Он промолчал. О, если бы я только могла выйти отсюда, выбраться за эти стены! Я была бы впредь осмотрительной и ни за что не позволила моему несчастью застать меня врасплох. Я была бы свободной и ощущала бы каждый день, каждый миг жизни как подарок, как несомненный подарок. Я жила бы долго, и годы более не прибавляли мне ни морщин, ни ссадин, ни болезней. Или я теперь обманываю себя? Наверняка обманываю. Быть может, я бы вышла отсюда для того только, чтобы принять смерть внезапную от мчащегося мотоцикла, от разорвавшегося баллона на площади возле метро. Или, может, я упала бы на рельсы перед электричкой. Упала с платформы, когда та подлетает, гремя своими ужасными стальными колёсами. О, я стала бы избегать всех газовых баллонов, я держалась бы от них подальше! Спасите меня от мотоциклистов, от газовых баллонов меня спасите, уберите их от меня! Уберите! Уберите!

– Возьми меня с собою, – попросила я его одними губами.

– Ты нужна мне здесь, – сказал он мне. – Я буду приходить к тебе сюда.

– Сюда не пройти, – сказала я. – Здесь всё на замках.

– Я же здесь, – возразил он мне. – От меня нет замков.

Да, он был здесь, это правда. Он всё ещё был здесь. Лишь несколько мгновений или минут я была с ним.

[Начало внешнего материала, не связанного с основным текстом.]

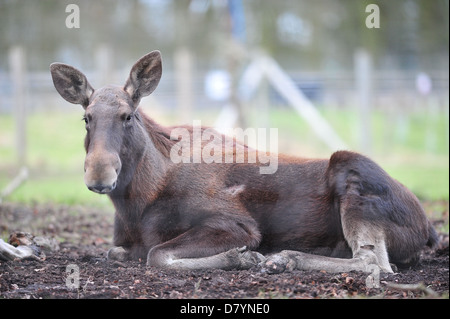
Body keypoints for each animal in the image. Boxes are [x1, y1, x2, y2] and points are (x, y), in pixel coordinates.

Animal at [47, 51, 438, 274]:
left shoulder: (238, 225)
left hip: (352, 170)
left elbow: (157, 254)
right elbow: (117, 252)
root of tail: (428, 229)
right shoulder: (123, 243)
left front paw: (241, 258)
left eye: (128, 116)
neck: (136, 202)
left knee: (376, 264)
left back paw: (285, 258)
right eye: (86, 118)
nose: (99, 174)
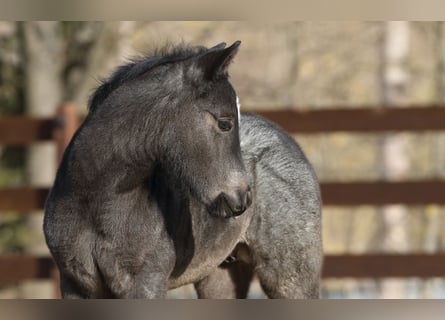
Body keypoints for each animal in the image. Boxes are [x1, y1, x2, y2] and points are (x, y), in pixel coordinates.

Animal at [43, 41, 320, 298]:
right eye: (225, 123)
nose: (242, 198)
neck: (95, 205)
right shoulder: (76, 284)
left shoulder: (146, 282)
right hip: (220, 275)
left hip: (290, 275)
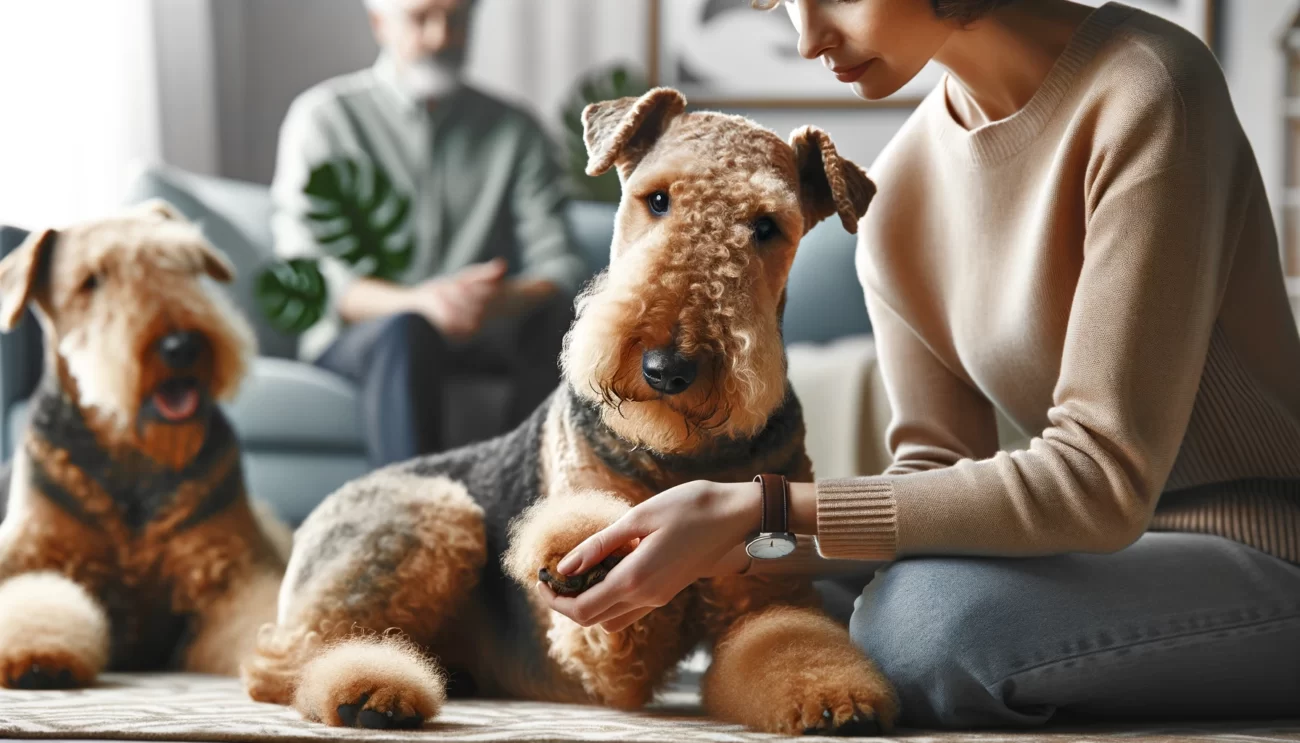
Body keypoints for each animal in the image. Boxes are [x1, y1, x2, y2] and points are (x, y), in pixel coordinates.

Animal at [0, 200, 286, 685]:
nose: (182, 346)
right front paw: (38, 656)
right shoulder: (30, 555)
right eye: (92, 280)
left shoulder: (233, 575)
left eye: (186, 264)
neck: (132, 453)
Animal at [241, 88, 894, 737]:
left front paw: (837, 698)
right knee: (290, 658)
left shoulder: (766, 595)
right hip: (434, 518)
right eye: (657, 199)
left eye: (766, 226)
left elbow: (791, 642)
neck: (678, 453)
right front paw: (574, 544)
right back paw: (369, 692)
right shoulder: (602, 649)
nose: (667, 368)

Значит он уйдёт теперь, и я не смогу удержать его, даже вцепившись в его белоснежный халат, так оттеняющий его смуглую кожу, и я опять останусь одна посреди этих глупых несчастных женщин, останусь старой и забытой больною, к которой не приходит никто, и вот лишь только его появление однажды перевернуло, однажды взорвало мою жизнь!

Павлик, Павлик!..

Петроградка. Смутная зона

Фряликов пролетел Каменный остров, почти даже его не заметив. Он только остановился на Ушаковском мосту, тупо глядел в воды Большой Невки, крепко вцепившись в перила, и ветер обдувал его вспотевший лоб и редкие всклокоченные волосы за ушами и на затылке.

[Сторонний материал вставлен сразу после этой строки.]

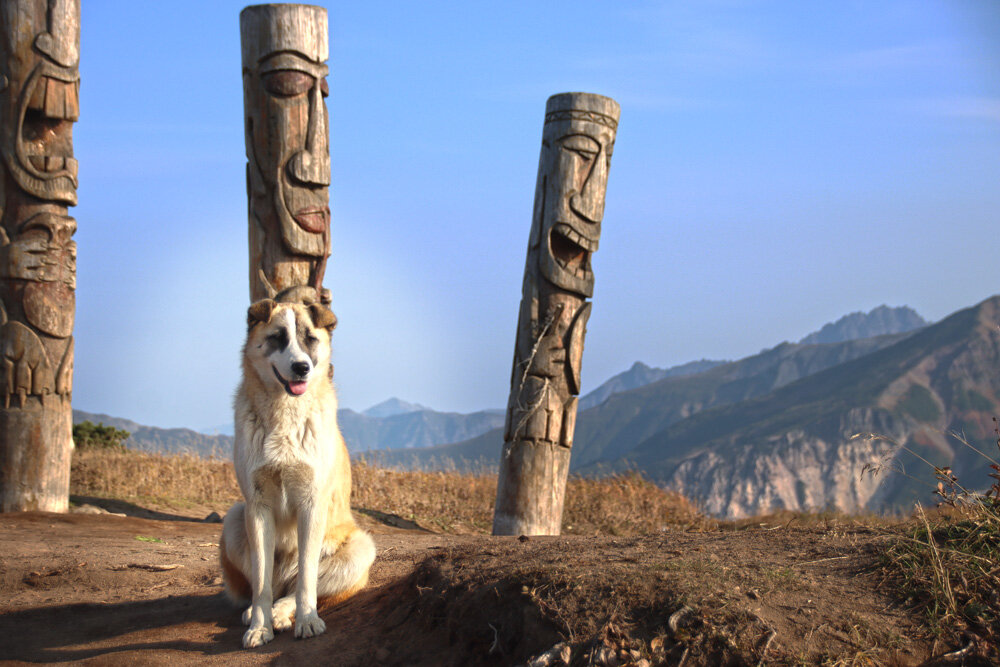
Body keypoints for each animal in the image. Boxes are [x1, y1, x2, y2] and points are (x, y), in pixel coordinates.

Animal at [222, 286, 376, 648]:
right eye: (278, 338)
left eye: (310, 339)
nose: (302, 367)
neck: (285, 414)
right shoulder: (258, 507)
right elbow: (261, 583)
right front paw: (259, 627)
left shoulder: (311, 504)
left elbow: (307, 579)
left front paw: (307, 621)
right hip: (234, 518)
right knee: (270, 587)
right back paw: (260, 613)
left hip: (360, 549)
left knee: (299, 587)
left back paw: (285, 613)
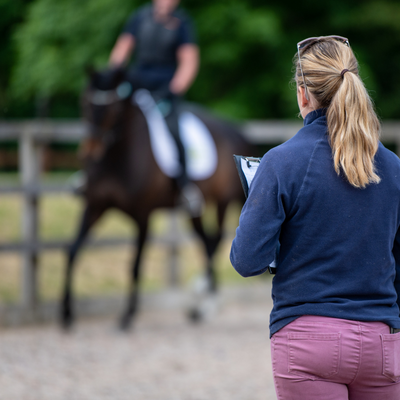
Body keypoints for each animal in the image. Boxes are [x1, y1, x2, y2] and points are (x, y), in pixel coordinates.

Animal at [60, 69, 253, 330]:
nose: (90, 152)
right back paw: (202, 305)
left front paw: (128, 315)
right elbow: (72, 252)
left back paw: (205, 303)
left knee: (217, 240)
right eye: (85, 103)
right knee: (207, 242)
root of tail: (236, 131)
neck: (117, 158)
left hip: (223, 201)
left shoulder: (143, 215)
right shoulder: (94, 206)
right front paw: (66, 314)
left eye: (114, 109)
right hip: (194, 209)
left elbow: (135, 265)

– Зачем рождаемся? Да вот зачем мы рождаемся? А потом подыхаем! А? – кричал он воде и небу. Сзади и спереди не было никого, пешеходы будто повымерли, и лишь равнодушные автомобили бессмысленно проносились мимо. – Какая сволочь придумала, чтоб было так? Да ведь это просто даже нелогично, разве не правда? – объяснил ещё Фряликов парящей неподалеку чайке. Чайка послушала немного, потом, отвернув остроносую головку, спикировала на воду в поисках чешуйчатого провианта, но Фряликов к этому времени и сам уже забыл о чайке. – Ведь это же сколько усилий! Сколько энергии! Сколько биомассы! – убеждал хормейстер пыльные облупившиеся перила. – И ведь зачем, зачем это? Вы объясните мне смысл! Вы объясните мне значение! Ага, не можете?! Я так и думал! Я в этом и не сомневался! – торжествующе провозгласил он и зашагал дальше по мосту. Иногда он ожидал всеобщей растерянности перед уникальностью его сверхъестественных внутренних обстоятельств.

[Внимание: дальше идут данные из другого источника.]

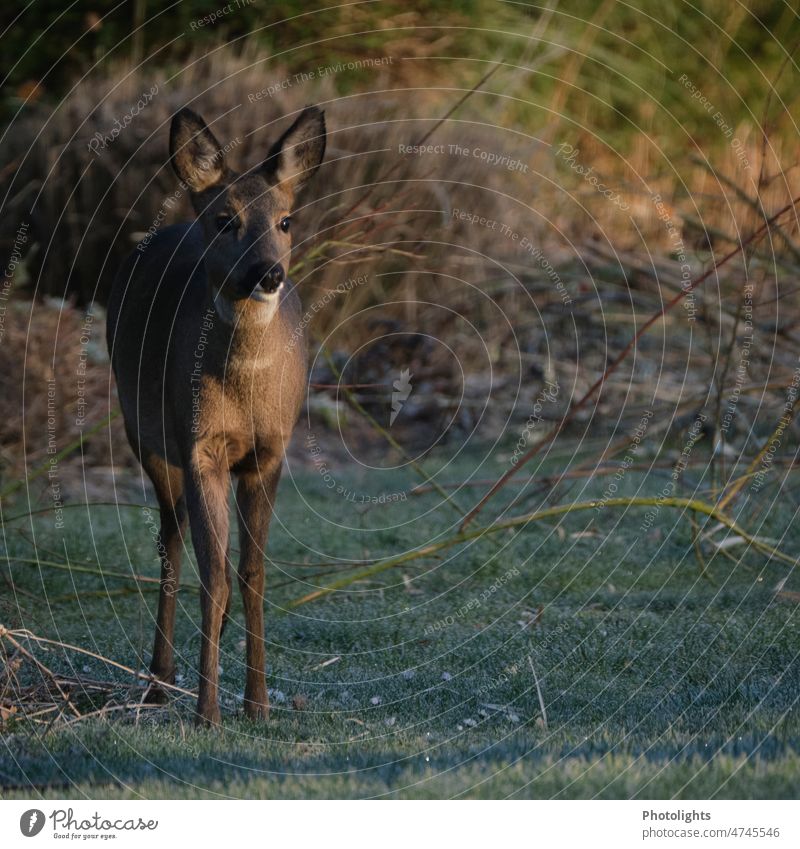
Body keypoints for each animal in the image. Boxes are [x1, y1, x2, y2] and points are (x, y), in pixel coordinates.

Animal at [106, 102, 324, 720]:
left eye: (285, 222)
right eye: (227, 220)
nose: (269, 273)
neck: (244, 392)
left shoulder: (269, 452)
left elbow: (251, 573)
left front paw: (258, 704)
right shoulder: (198, 445)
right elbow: (213, 575)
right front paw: (208, 713)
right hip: (145, 433)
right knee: (172, 539)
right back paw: (159, 679)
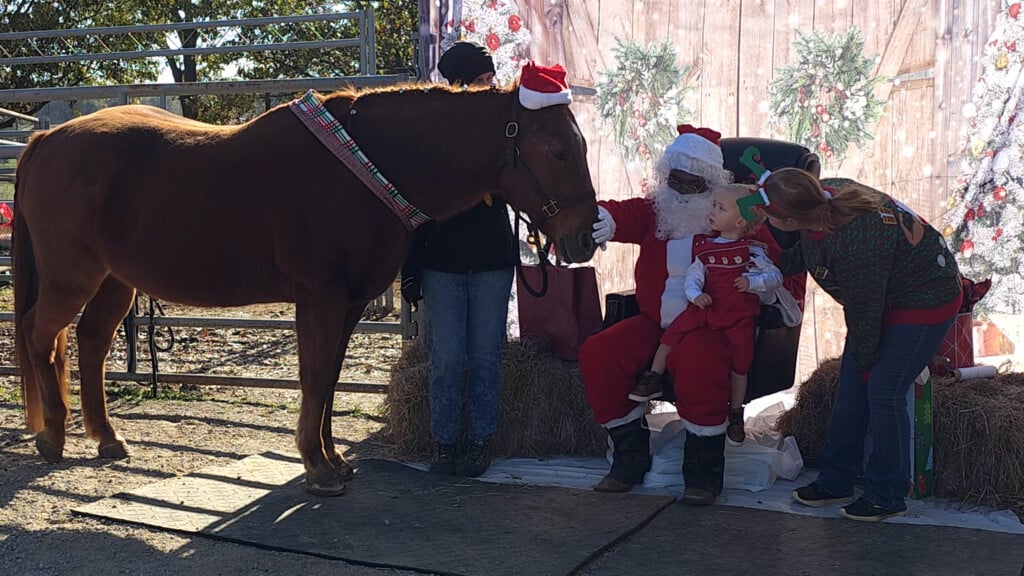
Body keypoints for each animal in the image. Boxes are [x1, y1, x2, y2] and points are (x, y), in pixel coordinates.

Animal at [14, 84, 598, 494]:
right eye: (557, 150)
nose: (585, 236)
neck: (366, 165)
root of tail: (45, 140)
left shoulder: (350, 303)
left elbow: (331, 379)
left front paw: (333, 458)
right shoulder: (321, 298)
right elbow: (315, 377)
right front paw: (317, 467)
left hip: (116, 282)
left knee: (89, 342)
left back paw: (105, 437)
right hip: (71, 278)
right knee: (41, 335)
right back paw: (52, 436)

«А может, я сегодня на пути к мировой власти, – сказал себе Фряликов. – Всякое ведь бывает! Может, мои ощущения и мои мысли есть обязательное условие для неё. Может, ко мне завтра придут и сообщат: раз вы так ощущаете, раз вы так думаете, так ступайте теперь главенствовать над нами над всеми. А? – сказал Фряликов. – Разве не правда?!»